On those occasions, we were sure to hear the story the next morning at breakfast. She was bitter about how hard he ran the staff, how demanding he was and how cheap he was. After exhausting her and her busboy, Mr. Crawford always left a dime tip. Ten lousy cents. Several times Mama finished her story about waiting on Mr. Crawford with the threat that she would pour a pot of coffee over his head the next time he came in.
Mama was having a particularly rough night. Nothing was going right. She delivered steaks to a table, only to have them all sent back to the kitchen because they weren’t cooked to the right temperature. She slipped when making a Caesar salad and slopped dressing on Madame's fur wrap. On this particular night, things could not be gong worse. Then Mama looked to see a new party seated in her section, Broderick Crawford and guests.
She was already in a huff, but this was the last straw. She approached the table and with all her will, pleasantly greeted her guests. She took their cocktail order and passed it to the bar. Within moments Mr. Crawford was snapping his fingers and shouting out, “Girl, oh girl,” across the room. Mama raced to the table only to find that his drink had not been prepared properly. She returned it to the bar and made a new one herself, just the way he liked it.
Returning to the table she served his drink and waited expectantly for his approval.
“That’s just perfect. Vicki, you always know how to pour a perfect martini.”
Hors d’ oeuvres were served. The escargot were chewy and had to be returned. Henry was not pleased. When the steaks were delivered, Mr. Crawford took one look at his and said, “This isn’t rare. I ordered a RARE steak.” Mama returned the steak to Henry with tears in her eyes.
“I’ll fix the bastard,” Henry said. He grabbed a can from the shelf. “I always keep a can of beet juice for just this occasion.” He lifted the steak off the plate, poured a little beet juice on the plate, then returned the steak. Finally, he dribbled a little beet juice over the steak.
“You take this back to that cracker and let’s see if he has the nerve to send it back.
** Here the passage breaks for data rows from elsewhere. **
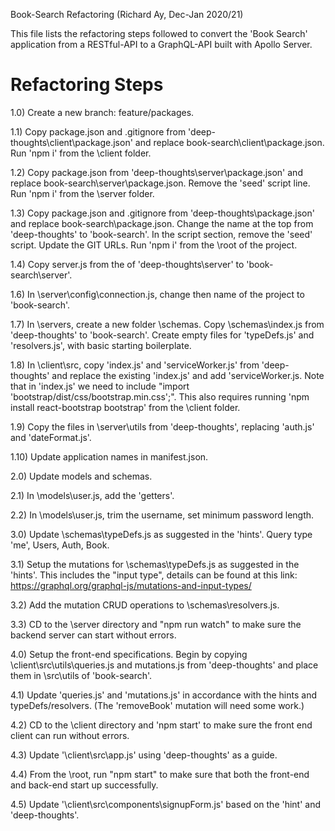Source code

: Book-Search Refactoring
(Richard Ay, Dec-Jan 2020/21)

This file lists the refactoring steps followed to convert the 'Book Search' application
from a RESTful-API to a GraphQL-API built with Apollo Server.



# Refactoring Steps

1.0) Create a new branch: feature/packages.

1.1) Copy package.json and .gitignore from 'deep-thoughts\client\package.json' and replace book-search\client\package.json. Run 'npm i' from the \client folder.

1.2) Copy package.json from 'deep-thoughts\server\package.json' and replace book-search\server\package.json.  Remove the 'seed' script line. Run 'npm i' from the \server folder.

1.3) Copy package.json and .gitignore from 'deep-thoughts\package.json' and replace book-search\package.json.  Change the name at the top from 'deep-thoughts' to 'book-search'.  In the script section, remove the 'seed' script.  Update the GIT URLs. Run 'npm i' from the \root of the project.

1.4) Copy server.js from the of 'deep-thoughts\server' to 'book-search\server'.

1.6) In \server\config\connection.js, change then name of the project to 'book-search'.

1.7) In \servers, create a new folder \schemas. Copy \schemas\index.js from 'deep-thoughts' to 'book-search'.  Create empty files for 'typeDefs.js' and 'resolvers.js', with basic starting boilerplate.

1.8) In \client\src, copy 'index.js' and 'serviceWorker.js' from 'deep-thoughts' and replace the existing 'index.js' and add 'serviceWorker.js.  Note that in 'index.js' we need to include "import 'bootstrap/dist/css/bootstrap.min.css';".  This also requires running 'npm install react-bootstrap bootstrap' from the \client folder.

1.9) Copy the files in \server\utils from 'deep-thoughts', replacing 'auth.js' and 'dateFormat.js'.

1.10) Update application names in manifest.json.


2.0) Update models and schemas.

2.1) In \models\user.js, add the 'getters'.

2.2) In \models\user.js, trim the username, set minimum password length.


3.0) Update \schemas\typeDefs.js as suggested in the 'hints'.  Query type 'me', Users, Auth, Book.

3.1) Setup the mutations for \schemas\typeDefs.js as suggested in the 'hints'.  This includes the "input type", details can be found at this link: https://graphql.org/graphql-js/mutations-and-input-types/

3.2) Add the mutation CRUD operations to \schemas\resolvers.js.

3.3) CD to the \server directory and "npm run watch" to make sure the backend server can start without errors.


4.0) Setup the front-end specifications.  Begin by copying \client\src\utils\queries.js and mutations.js from 'deep-thoughts' and place them in \src\utils of 'book-search'.

4.1) Update 'queries.js' and 'mutations.js' in accordance with the hints and typeDefs/resolvers.  (The 'removeBook' mutation will need some work.)

4.2) CD to the \client directory and 'npm start' to make sure the front end client can run without errors.

4.3) Update '\client\src\app.js' using 'deep-thoughts' as a guide.

4.4) From the \root, run "npm start" to make sure that both the front-end and back-end start up successfully.

4.5) Update '\client\src\components\signupForm.js' based on the 'hint' and 'deep-thoughts'.
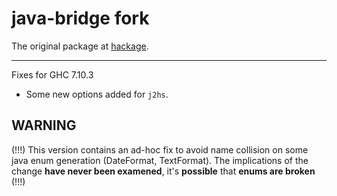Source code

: java-bridge fork
===========
The original package at [hackage](https://hackage.haskell.org/package/java-bridge).

-----


Fixes for GHC 7.10.3

* Some new options added for `j2hs`.


WARNING
-------

(!!!) This version contains an ad-hoc fix to avoid name collision on some java enum generation (DateFormat, TextFormat).
The implications of the change __have never been examened__, it's __possible__ that __enums are broken__ (!!!)


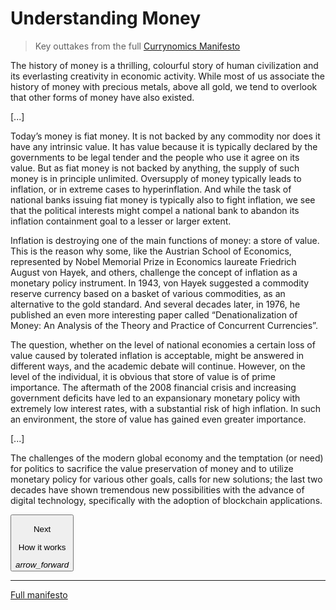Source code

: # Understanding Money
> Key outtakes from the full [Currynomics Manifesto](https://redcurry.co/manifesto/)

The history of money is a thrilling, colourful story of human civilization and its everlasting creativity in economic activity. While most of us associate the history of money with precious metals, above all gold, we tend to overlook that other forms of money have also existed.

[...]

Today’s money is fiat money. It is not backed by any commodity nor does it have any intrinsic value. It has value because it is typically declared by the governments to be legal tender and the people who use it agree on its value. But as fiat money is not backed by anything, the supply of such money is in principle unlimited. Oversupply of money typically leads to inflation, or in extreme cases to hyperinflation. And while the task of national banks issuing fiat money is typically also to fight inflation, we see that the political interests might compel a national bank to abandon its inflation containment goal to a lesser or larger extent.

Inflation is destroying one of the main functions of money: a store of value. This is the reason why some, like the Austrian School of Economics, represented by Nobel Memorial Prize in Economics laureate Friedrich August von Hayek, and others, challenge the concept of inflation as a monetary policy instrument. In 1943, von Hayek suggested a commodity reserve currency based on a basket of various commodities, as an alternative to the gold standard. And several decades later, in 1976, he published an even more interesting paper called “Denationalization of Money: An Analysis of the Theory and Practice of Concurrent Currencies”.

The question, whether on the level of national economies a certain loss of value caused by tolerated inflation is acceptable, might be answered in different ways, and the academic debate will continue. However, on the level of the individual, it is obvious that store of value is of prime importance. The aftermath of the 2008 financial crisis and increasing government deficits have led to an expansionary monetary policy with extremely low interest rates, with a substantial risk of high inflation. In such an environment, the store of value has gained even greater importance.

[...]

The challenges of the modern global economy and the temptation (or need) for politics to sacrifice the value preservation of money and to utilize monetary policy for various other goals, calls for new solutions; the last two decades have shown tremendous new possibilities with the advance of digital technology, specifically with the adoption of blockchain applications.

<a href="/#/whitepaper/how">
    <button class="nextButton" >
        <div class="copy">
            <p class="title">Next</p>
            <p class="value">How it works</p>
        </div>
        <div class="icon"><i class="material-icons">arrow_forward</i></div>
    </button>
</a>

<hr/>

[Full manifesto](https://redcurry.co/manifesto)
<!-- [Next: How it works](whitepaper/how.md) -->
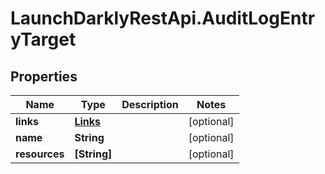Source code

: # LaunchDarklyRestApi.AuditLogEntryTarget

## Properties
Name | Type | Description | Notes
------------ | ------------- | ------------- | -------------
**links** | [**Links**](Links.md) |  | [optional] 
**name** | **String** |  | [optional] 
**resources** | **[String]** |  | [optional] 


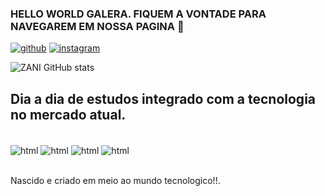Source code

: 
### HELLO WORLD GALERA. FIQUEM A VONTADE PARA NAVEGAREM EM NOSSA PAGINA 👋

[![github](https://img.shields.io/badge/GitHub-100000?style=for-the-badge&logo=github&logoColor=whitee)](https://github.com/isaquefragazani/devzani)
[![instagram](https://img.shields.io/badge/Instagram-E4405F?style=for-the-badge&logo=instagram&logoColor=white)](https://instagram.com/isaquefzani?igshid=MzNlNGNkZWQ4Mg==)

![ZANI GitHub stats](https://github-readme-stats.vercel.app/api?username=DevZani&show_icons=true&theme=dracula)

## Dia a dia de estudos integrado com a tecnologia no mercado atual.

<div style="display: inline_block" ><br/>

<img align="center" alt="html" src="https://img.shields.io/badge/HTML-239120?style=for-the-badge&logo=html5&logoColor=white"/>
<img align="center" alt="html" src="https://img.shields.io/badge/JavaScript-F7DF1E?style=for-the-badge&logo=javascript&logoColor=black"/>
<img align="center" alt="html" src="https://img.shields.io/badge/PostgreSQL-316192?style=for-the-badge&logo=postgresql&logoColor=white"/>
<img align="center" alt="html" src="https://img.shields.io/badge/Node.js-43853D?style=for-the-badge&logo=node.js&logoColor=white"/>

</div><br/>

Nascido e criado em meio ao mundo tecnologico!!.

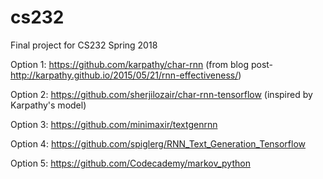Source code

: # cs232

Final project for CS232 Spring 2018

Option 1: https://github.com/karpathy/char-rnn
(from blog post- http://karpathy.github.io/2015/05/21/rnn-effectiveness/)

Option 2: https://github.com/sherjilozair/char-rnn-tensorflow
(inspired by Karpathy's model)

Option 3: https://github.com/minimaxir/textgenrnn

Option 4: https://github.com/spiglerg/RNN_Text_Generation_Tensorflow

Option 5: https://github.com/Codecademy/markov_python
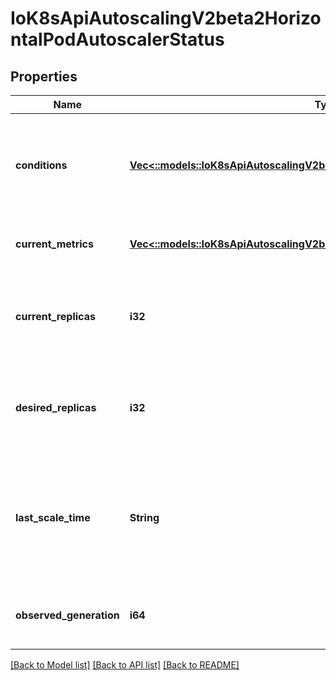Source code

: # IoK8sApiAutoscalingV2beta2HorizontalPodAutoscalerStatus

## Properties
Name | Type | Description | Notes
------------ | ------------- | ------------- | -------------
**conditions** | [**Vec<::models::IoK8sApiAutoscalingV2beta2HorizontalPodAutoscalerCondition>**](io.k8s.api.autoscaling.v2beta2.HorizontalPodAutoscalerCondition.md) | conditions is the set of conditions required for this autoscaler to scale its target, and indicates whether or not those conditions are met. | 
**current_metrics** | [**Vec<::models::IoK8sApiAutoscalingV2beta2MetricStatus>**](io.k8s.api.autoscaling.v2beta2.MetricStatus.md) | currentMetrics is the last read state of the metrics used by this autoscaler. | [optional] 
**current_replicas** | **i32** | currentReplicas is current number of replicas of pods managed by this autoscaler, as last seen by the autoscaler. | 
**desired_replicas** | **i32** | desiredReplicas is the desired number of replicas of pods managed by this autoscaler, as last calculated by the autoscaler. | 
**last_scale_time** | **String** | Time is a wrapper around time.Time which supports correct marshaling to YAML and JSON.  Wrappers are provided for many of the factory methods that the time package offers. | [optional] 
**observed_generation** | **i64** | observedGeneration is the most recent generation observed by this autoscaler. | [optional] 

[[Back to Model list]](../README.md#documentation-for-models) [[Back to API list]](../README.md#documentation-for-api-endpoints) [[Back to README]](../README.md)


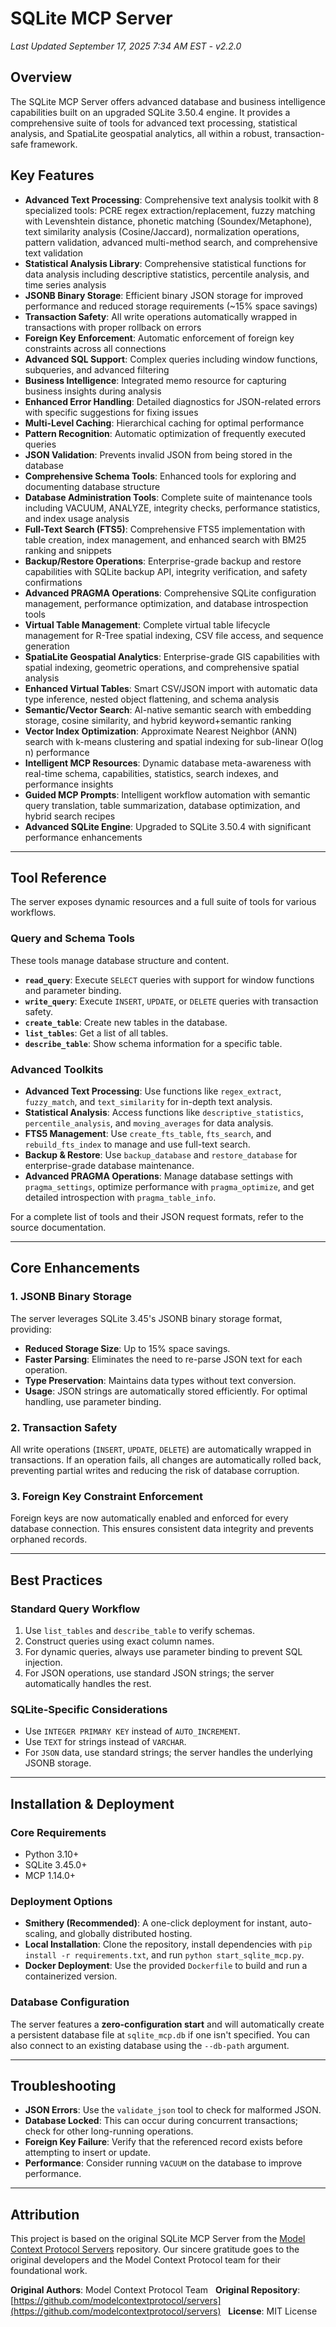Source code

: # SQLite MCP Server

*Last Updated September 17, 2025 7:34 AM EST - v2.2.0*

## Overview

The SQLite MCP Server offers advanced database and business intelligence capabilities built on an upgraded SQLite 3.50.4 engine. It provides a comprehensive suite of tools for advanced text processing, statistical analysis, and SpatiaLite geospatial analytics, all within a robust, transaction-safe framework.

## Key Features

- **Advanced Text Processing**: Comprehensive text analysis toolkit with 8 specialized tools: PCRE regex extraction/replacement, fuzzy matching with Levenshtein distance, phonetic matching (Soundex/Metaphone), text similarity analysis (Cosine/Jaccard), normalization operations, pattern validation, advanced multi-method search, and comprehensive text validation
- **Statistical Analysis Library**: Comprehensive statistical functions for data analysis including descriptive statistics, percentile analysis, and time series analysis
- **JSONB Binary Storage**: Efficient binary JSON storage for improved performance and reduced storage requirements (~15% space savings)
- **Transaction Safety**: All write operations automatically wrapped in transactions with proper rollback on errors
- **Foreign Key Enforcement**: Automatic enforcement of foreign key constraints across all connections
- **Advanced SQL Support**: Complex queries including window functions, subqueries, and advanced filtering
- **Business Intelligence**: Integrated memo resource for capturing business insights during analysis
- **Enhanced Error Handling**: Detailed diagnostics for JSON-related errors with specific suggestions for fixing issues
- **Multi-Level Caching**: Hierarchical caching for optimal performance
- **Pattern Recognition**: Automatic optimization of frequently executed queries
- **JSON Validation**: Prevents invalid JSON from being stored in the database
- **Comprehensive Schema Tools**: Enhanced tools for exploring and documenting database structure
- **Database Administration Tools**: Complete suite of maintenance tools including VACUUM, ANALYZE, integrity checks, performance statistics, and index usage analysis
- **Full-Text Search (FTS5)**: Comprehensive FTS5 implementation with table creation, index management, and enhanced search with BM25 ranking and snippets
- **Backup/Restore Operations**: Enterprise-grade backup and restore capabilities with SQLite backup API, integrity verification, and safety confirmations
- **Advanced PRAGMA Operations**: Comprehensive SQLite configuration management, performance optimization, and database introspection tools
- **Virtual Table Management**: Complete virtual table lifecycle management for R-Tree spatial indexing, CSV file access, and sequence generation
- **SpatiaLite Geospatial Analytics**: Enterprise-grade GIS capabilities with spatial indexing, geometric operations, and comprehensive spatial analysis
- **Enhanced Virtual Tables**: Smart CSV/JSON import with automatic data type inference, nested object flattening, and schema analysis
- **Semantic/Vector Search**: AI-native semantic search with embedding storage, cosine similarity, and hybrid keyword+semantic ranking
- **Vector Index Optimization**: Approximate Nearest Neighbor (ANN) search with k-means clustering and spatial indexing for sub-linear O(log n) performance
- **Intelligent MCP Resources**: Dynamic database meta-awareness with real-time schema, capabilities, statistics, search indexes, and performance insights
- **Guided MCP Prompts**: Intelligent workflow automation with semantic query translation, table summarization, database optimization, and hybrid search recipes
- **Advanced SQLite Engine**: Upgraded to SQLite 3.50.4 with significant performance enhancements

---

## Tool Reference

The server exposes dynamic resources and a full suite of tools for various workflows.

### Query and Schema Tools

These tools manage database structure and content.

- **`read_query`**: Execute `SELECT` queries with support for window functions and parameter binding.
- **`write_query`**: Execute `INSERT`, `UPDATE`, or `DELETE` queries with transaction safety.
- **`create_table`**: Create new tables in the database.
- **`list_tables`**: Get a list of all tables.
- **`describe_table`**: Show schema information for a specific table.

### Advanced Toolkits

- **Advanced Text Processing**: Use functions like `regex_extract`, `fuzzy_match`, and `text_similarity` for in-depth text analysis.
- **Statistical Analysis**: Access functions like `descriptive_statistics`, `percentile_analysis`, and `moving_averages` for data analysis.
- **FTS5 Management**: Use `create_fts_table`, `fts_search`, and `rebuild_fts_index` to manage and use full-text search.
- **Backup & Restore**: Use `backup_database` and `restore_database` for enterprise-grade database maintenance.
- **Advanced PRAGMA Operations**: Manage database settings with `pragma_settings`, optimize performance with `pragma_optimize`, and get detailed introspection with `pragma_table_info`.

For a complete list of tools and their JSON request formats, refer to the source documentation.

---

## Core Enhancements

### 1. JSONB Binary Storage

The server leverages SQLite 3.45's JSONB binary storage format, providing:
- **Reduced Storage Size**: Up to 15% space savings.
- **Faster Parsing**: Eliminates the need to re-parse JSON text for each operation.
- **Type Preservation**: Maintains data types without text conversion.
- **Usage**: JSON strings are automatically stored efficiently. For optimal handling, use parameter binding.

### 2. Transaction Safety

All write operations (`INSERT`, `UPDATE`, `DELETE`) are automatically wrapped in transactions. If an operation fails, all changes are automatically rolled back, preventing partial writes and reducing the risk of database corruption.

### 3. Foreign Key Constraint Enforcement

Foreign keys are now automatically enabled and enforced for every database connection. This ensures consistent data integrity and prevents orphaned records.

---

## Best Practices

### Standard Query Workflow
1. Use `list_tables` and `describe_table` to verify schemas.
2. Construct queries using exact column names.
3. For dynamic queries, always use parameter binding to prevent SQL injection.
4. For JSON operations, use standard JSON strings; the server automatically handles the rest.

### SQLite-Specific Considerations
- Use `INTEGER PRIMARY KEY` instead of `AUTO_INCREMENT`.
- Use `TEXT` for strings instead of `VARCHAR`.
- For `JSON` data, use standard strings; the server handles the underlying JSONB storage.

---

## Installation & Deployment

### Core Requirements
- Python 3.10+
- SQLite 3.45.0+
- MCP 1.14.0+

### Deployment Options

- **Smithery (Recommended)**: A one-click deployment for instant, auto-scaling, and globally distributed hosting.
- **Local Installation**: Clone the repository, install dependencies with `pip install -r requirements.txt`, and run `python start_sqlite_mcp.py`.
- **Docker Deployment**: Use the provided `Dockerfile` to build and run a containerized version.

### Database Configuration
The server features a **zero-configuration start** and will automatically create a persistent database file at `sqlite_mcp.db` if one isn't specified. You can also connect to an existing database using the `--db-path` argument.

---

## Troubleshooting

- **JSON Errors**: Use the `validate_json` tool to check for malformed JSON.
- **Database Locked**: This can occur during concurrent transactions; check for other long-running operations.
- **Foreign Key Failure**: Verify that the referenced record exists before attempting to insert or update.
- **Performance**: Consider running `VACUUM` on the database to improve performance.

---

## Attribution

This project is based on the original SQLite MCP Server from the [Model Context Protocol Servers](https://github.com/modelcontextprotocol/servers/tree/2025.4.24/src/sqlite) repository. Our sincere gratitude goes to the original developers and the Model Context Protocol team for their foundational work.

**Original Authors**: Model Context Protocol Team  
**Original Repository**: [https://github.com/modelcontextprotocol/servers](https://github.com/modelcontextprotocol/servers)  
**License**: MIT License
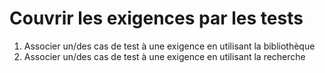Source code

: # Couvrir les exigences par les tests


1. Associer un/des cas de test à une exigence en utilisant la bibliothèque
2. Associer un/des cas de test à une exigence en utilisant la recherche

<!--stackedit_data:
eyJoaXN0b3J5IjpbOTMyNTM5MTc0LC0yNDgzMTIzNzBdfQ==
-->
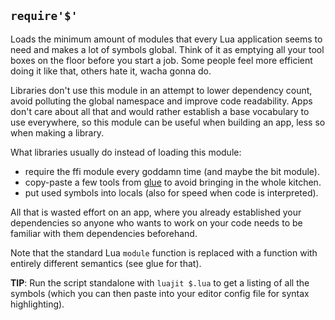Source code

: 
## `require'$'`

Loads the minimum amount of modules that every Lua application seems to
need and makes a lot of symbols global. Think of it as emptying all your
tool boxes on the floor before you start a job. Some people feel more
efficient doing it like that, others hate it, wacha gonna do.

Libraries don't use this module in an attempt to lower dependency count,
avoid polluting the global namespace and improve code readability. Apps
don't care about all that and would rather establish a base vocabulary
to use everywhere, so this module can be useful when building an app,
less so when making a library.

What libraries usually do instead of loading this module:

 * require the ffi module every goddamn time (and maybe the bit module).
 * copy-paste a few tools from [glue](glue.md) to avoid bringing in the whole kitchen.
 * put used symbols into locals (also for speed when code is interpreted).

All that is wasted effort on an app, where you already established your
dependencies so anyone who wants to work on your code needs to be familiar
with them dependencies beforehand.

Note that the standard Lua `module` function is replaced with a function with
entirely different semantics (see glue for that).

__TIP__: Run the script standalone with `luajit $.lua` to get a listing
of all the symbols (which you can then paste into your editor config file
for syntax highlighting).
You tell him that Henry prepared it himself.”
“Mr. Crawford, Henry wanted me to tell you that he prepared this steak for you himself,” Mama said as she dutifully served the refurbished steak to Mr. Crawford and stood at his side to make sure it was to his liking. He cut the steak and admired the red blood oozing onto his plate. He took a bite.
“Oh, this is perfect,” he said as he reached inside his jacket pocket for his wallet. Extracting a dollar bill, he handed it to Mama. “You give this to Henry and tell him that this is the best steak I’ve ever eaten. From now on, I want him to personally cook my steaks.”
The ordeal wasn’t over. Mr. Crawford ran Mama ragged. Finally, they got up to leave. While the party congregated around the front door, waiting for the hat-check girl to return their coats, Mama went to clear the table. There, sitting next to Mr. Crawford’s coffee cup was a nice, shinny dime.
Mama grabbed the dime and made a bee-line for the front door.
“MR. CRAWFORD,” she yelled, loud enough for everyone else in the restaurant to hear. “HERE, YOU KEEP THIS. YOU PROBABLY NEED IT MORE THAT I DO,” and she shoved the dime back into his hands and closed his fingers over it.
Broderick Crawford, famous Hollywood tough guy, stood and glared down at little Mama with his mouth open. He flapped his jaws a couple of times, trying to say something, then reached for his wallet. As he extracted a dollar bill, Mama turned and walked away.
The Village Inn did not see Broderick Crawford for months. When he finally returned, it was with John Wayne’s party. Mr. Wayne asked for Mama’s section and Mr. Crawford sat sheepishly quiet during the entire meal. When they left, there was a crisp dollar bill next to Mr. Crawford’s coffee cup in addition to the tip the Duke left.